The defining feature of Sanderling’s performance was his patience with Bruckner’s characteristic stop-go style, letting the work breathe, appreciating the beauty in the composer’s lyrical paragraphs, and allowing the huge climaxes to build out of a natural preexisting flow. In the first movement, there can be a temptation to push to climaxes too strongly. Sanderling made a considerable effort to scale down dynamics at points – to give the tremolos and ostinato figures time to register their mystery – and this decision let the orchestral peaks come forth with genuine breadth and nobility. The conducting always found telling musical space, keen detailing and a sense of architecture. The conductor’s assimilation of Ländler style also secured dividends in many places, cultivating a natural lyrical pacing and eloquence. A particularly fine, expressive string line distinguished the Adagio, finding moments of real tenderness, intimacy and beauty. In the Scherzo, one noted the idiomatic treatment of the rustic dance rhythms, with the notes in the phrases judiciously separated to create the appropriate rhythmic bounce; and again, in the finale, where power, urgency and the same piquant rustic charm mingle to great effect. There was absolutely no doubt about the sheer majesty of the work’s close, but it was the contrasting sense of lyrical intimacy and the conductor’s unerring pacing throughout the movement that made the final brass statements so commanding and spiritually uplifting.

The work ended with the feeling that any worthy Bruckner performance must achieve: the resolution of a long and complex journey, cohering in an almost indescribable way and manifesting a surpassing spiritual strength and glow. At least, that is the feeling I had, and it has been a while since I followed a Brucknerian narrative with as much concentration. This was a most sensitive and compelling reading from a conductor fully absorbed in his understanding and love of this composer. There can be no higher compliment than that.

The orchestra outdid itself in most departments. The upper strings always displayed a fine expressive pliability and sheen, and I was quite taken with the talents of the (separated) second violins; the lower strings were rhythmically astute and provided an eloquent, warm anchor to the sound.
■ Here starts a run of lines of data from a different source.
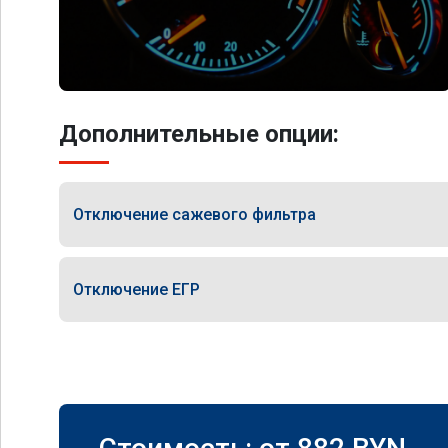
Дополнительные опции:
Отключение сажевого фильтра
Отключение ЕГР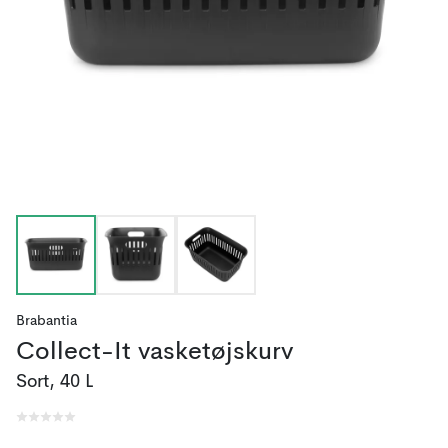
Brabantia
Collect-It vasketøjskurv
Sort, 40 L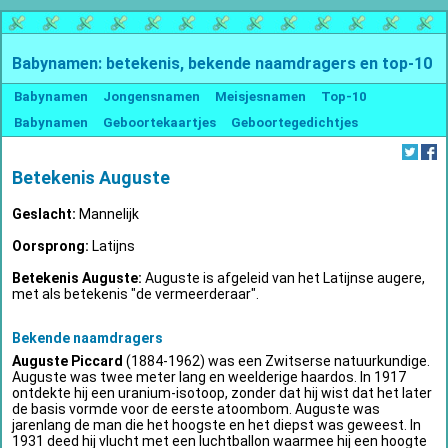
Babynamen: betekenis, bekende naamdragers en top-10
Babynamen
Jongensnamen
Meisjesnamen
Top-10
Babynamen
Geboortekaartjes
Geboortegedichtjes
Betekenis Auguste
Geslacht:
Mannelijk
Oorsprong:
Latijns
Betekenis Auguste:
Auguste is afgeleid van het Latijnse augere,
met als betekenis "de vermeerderaar".
Bekende naamdragers
Auguste Piccard
(1884-1962) was een Zwitserse natuurkundige.
Auguste was twee meter lang en weelderige haardos. In 1917
ontdekte hij een uranium-isotoop, zonder dat hij wist dat het later
de basis vormde voor de eerste atoombom. Auguste was
jarenlang de man die het hoogste en het diepst was geweest. In
1931 deed hij vlucht met een luchtballon waarmee hij een hoogte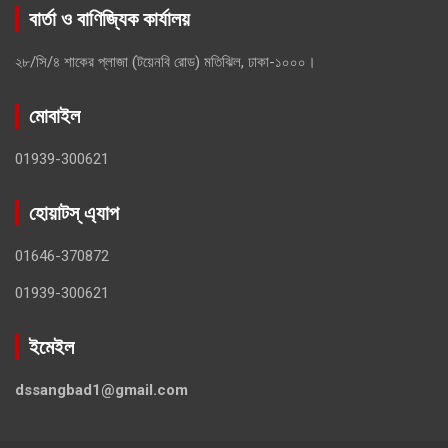
বার্তা ও বাণিজ্যিক কার্যালয়
২৮/সি/৪ শাকের প্লাজা (টয়েনবি রোড) মতিঝিল, ঢাকা-১০০০।
মোবাইল
01939-300621
হোয়াটস্ এ্যাপ
01646-370872
01939-300621
ইমেইল
dssangbad1@gmail.com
The winds were more dynamically sensitive than usual, and the brass, though not Vienna strong, made their mark as a fully cooperative and balanced team that listened to each other. The ensemble always marshalled appropriate strength in the climaxes, but it was the orchestra’s overall cohesion and tonal blend that impressed as much.

It would be remiss to not mention Mendelssohn’s First Piano Concerto, performed before the Bruckner by the young French pianist David Fray, a noted Bach exponent and winner of the Second Grand Prize at the 2004 Montreal International Music Competition. Unfortunately, this performance was somewhat less than finished: Fray’s pianism displayed fine athletic fervour but seemed unsettled and unshaped at points, not fully finding the pristine sparkle and point that the work needs. The occasion of this evening was the Bruckner.